The maître d’ suddenly re-appears, looking agitated. "Don Mario, sorry to interrupt. The two Colombian ladies sitting over there insisted I deliver a message. They want you to know how much they enjoy your books." He thanks her for the compliment and nods at their table, four down from ours. The courtesy of his manners, like his discipline for work, is well-known: Hugh Thomas, the Hispanist, once told me that Vargas Llosa was "the most charming" of the Boom generation of Latin American writers.

Apropos of the Colombians’ flirtatious tribute, though, I ask about the eroticism that runs through much of his writing — from the love letters and pornographic tales he wrote for fellow cadets at military school in return for cigarettes, to his latest novel, a thriller set in Lima during the dark years of Fujimori when the wives of two rich businessmen end up in bed during a curfew. "Well, you know how it is in Latin America.

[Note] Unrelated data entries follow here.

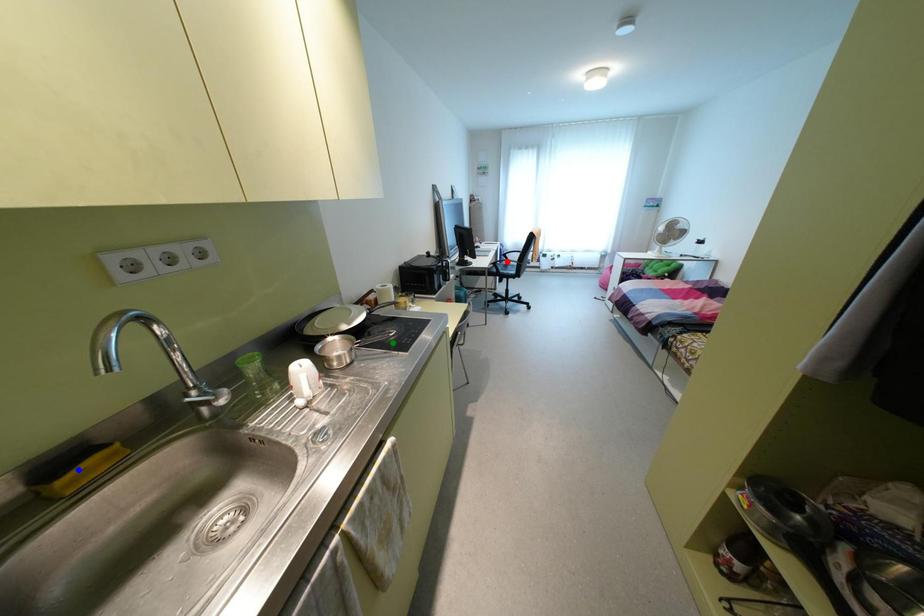
Order these from nearest to farthest:
1. red point
2. green point
3. blue point

red point < green point < blue point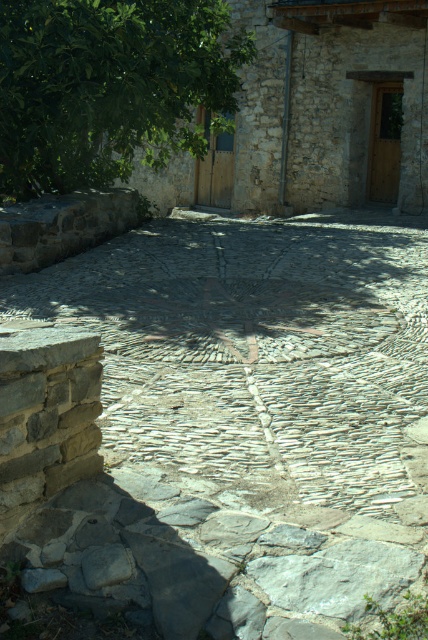
Question: Which object is closer to the camera taking this photo?

Choices:
 (A) natural stone path at center
 (B) green leafy tree at upper left

Answer: (A)

Question: Considering the relative positions of natural stone path at center and green leafy tree at upper left in the image provided, where is natural stone path at center located with respect to green leafy tree at upper left?

Choices:
 (A) above
 (B) below

Answer: (B)

Question: Does natural stone path at center have a lesser width compared to green leafy tree at upper left?

Choices:
 (A) no
 (B) yes

Answer: (A)

Question: Can you confirm if natural stone path at center is wider than green leafy tree at upper left?

Choices:
 (A) no
 (B) yes

Answer: (B)

Question: Which point is closer to the camera?

Choices:
 (A) (196, 3)
 (B) (130, 412)

Answer: (B)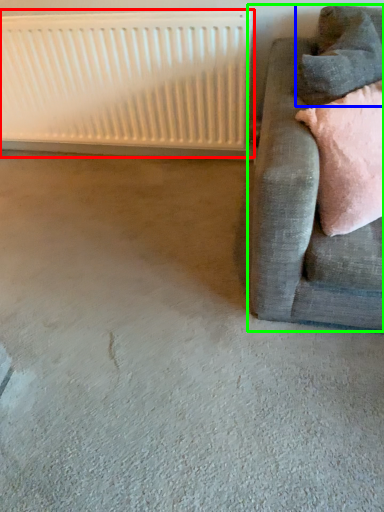
Question: Based on their relative distances, which object is nearer to radiator (highlighted by a red box)? Choose from pillow (highlighted by a blue box) and studio couch (highlighted by a green box).

Choices:
 (A) pillow
 (B) studio couch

Eroticism is unavoidable just walking down the street."

THE PRICE OF LOVE

The steak is cleared, and we order arroz con leche and two espressos. "It’s such a good dessert," he says, sprinkling cinnamon on top. "It’s so good a dish, in fact, that the French, Spanish and Portuguese consider it their own." We each spoon from the shared plate until the rice pudding is finished, and I ask him the question that I have left for last.

I am sympathetic to the force of an amour fou, I tell him, yet how does he suffer the paparazzi and home-decor spreads that he hates so much and have now become part of his new life? "Well if you understand amour fou, then you have experienced it and know," he teases me. "Love always comes with tests. Otherwise, it is not love. Tests make it stronger. They help to forge love. But love always comes with a price. Everything comes with a price."

"Even literature?" I ask. "No. Literature, especially reading, has only brought me satisfaction," he murmurs.

He tells me he is starting a new novel, and I wonder if he will ever stop writing, as Philip Roth did as he approached 80. "Writing is what I do. It is my life," he replies immediately. "To be alive but dead is the worst possible thing, although it happens to many people." He then bows his head low to the table in a gesture of the abundant grace and humanity that I had not expected to see two hours earlier. "In fact, I hope to die writing."